ただ、根が磊落なので、そのうちケロリと立ち直り、早くも激怒したり、快笑したりしている。
もう年中行事みたいなものだから、近臣ともなればそのあしらいなどお手のものである。
――けど、今回のはかなりキテるよなあ。
どうしたものかと嘉は思案を巡らせる。
ただ、この人は本当に、蓮と謂う少年を手放して良いのだろうか?
「後悔なさいませんか?」
「後悔してもどうにもならぬ。あれは孤には心開かぬ」
そうだろうかと嘉は思う。
あの少年に、別段彼の事を嫌っている様子は見られなかった。あの子なりに心を尽くして仕えている事は、嘉が同席した短い時の中でも十分に伝わっていた。
ああ、でも、主公が求めているのはもっと先か……
要するに、彼はあの少年の全てが――
髪のひと房も、小さな足の爪も、その心の隅々までもが全て欲しいのだ。
こればっかりは当人次第だから、嘉には何も出来ないが、それほどまでにこの人の想いは深いのかと思う。それならばなおのこと、その手を離すべきではないのではなかろうか。

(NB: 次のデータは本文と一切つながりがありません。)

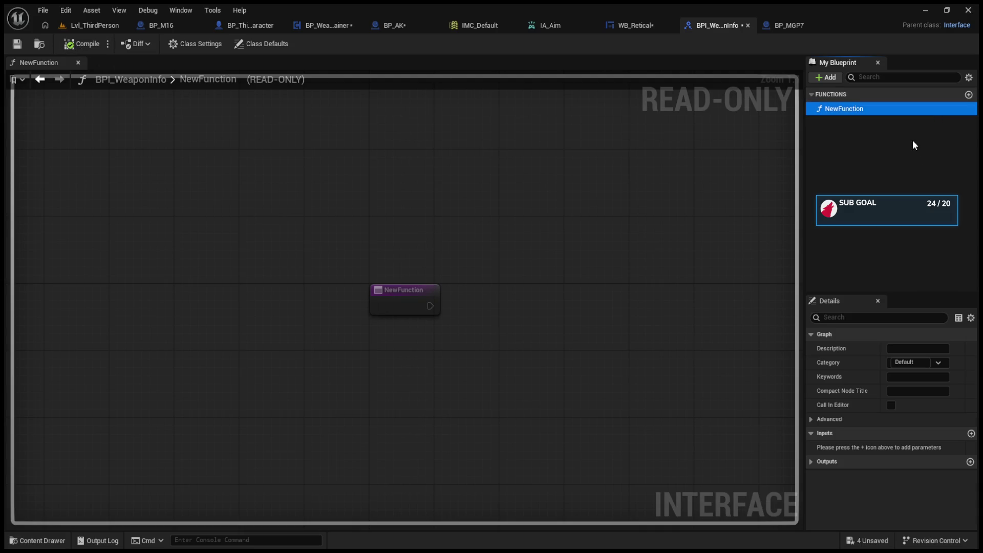
click(877, 109)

「主公。蓮殿は件の夜を泣いて過ごされたそうです。今も時折月を眺めては涙されるとか。せめてお見舞いなりと」
「……うん。そうだな」
嘉の言葉に操が小さく頷いた。
操は蓮とも逢っていないが、戦から戻ってから奥の女達のもとへも訪れていない。卞と話したのも、夜の閨房での事ではなかった。しばらくは身を慎むつもりだったのだ。
だが、蓮のもとには近いうちに訪なって、奥での一件を詫びねばと思っていた。
ここまでは、嘉の思惑通りである。
愛しいその貌を見れば、その深い想いが胸に渦巻いて、この人のことだ、案外ころりと気が変わるかもしれない。

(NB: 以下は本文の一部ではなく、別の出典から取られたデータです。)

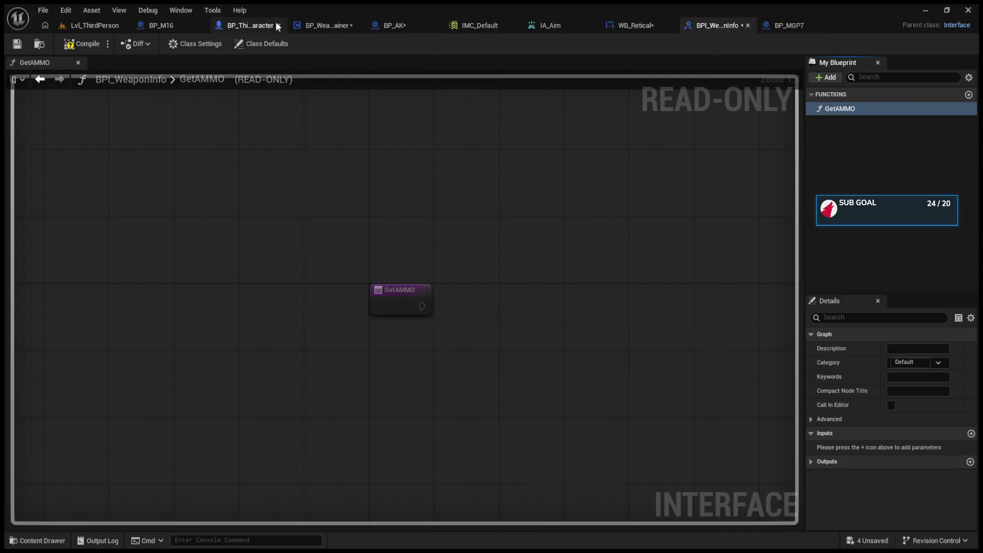
click(332, 24)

そして、あの蓮と謂う少年は、きっと彼の纏う空気の違いに気付くだろう。
それで蓮がどう出るかは解らない。それに頼るつもりも、ましてや何かを強いるつもりなんてない。どう転んでもそれはそれ。上手く行かずに、まだ彼が立ち直らないようなら、次の手を考えるまでだった。
盛り場へでも連れ出してみようか。それとも、戦のほうが良いかな……。
嘉は様々に思いを巡らせる。
「奉孝。あのな……」
「はい?」
「……いや、良い」
珍しく曹孟徳は言い淀み、やがて嘉を下がらせた。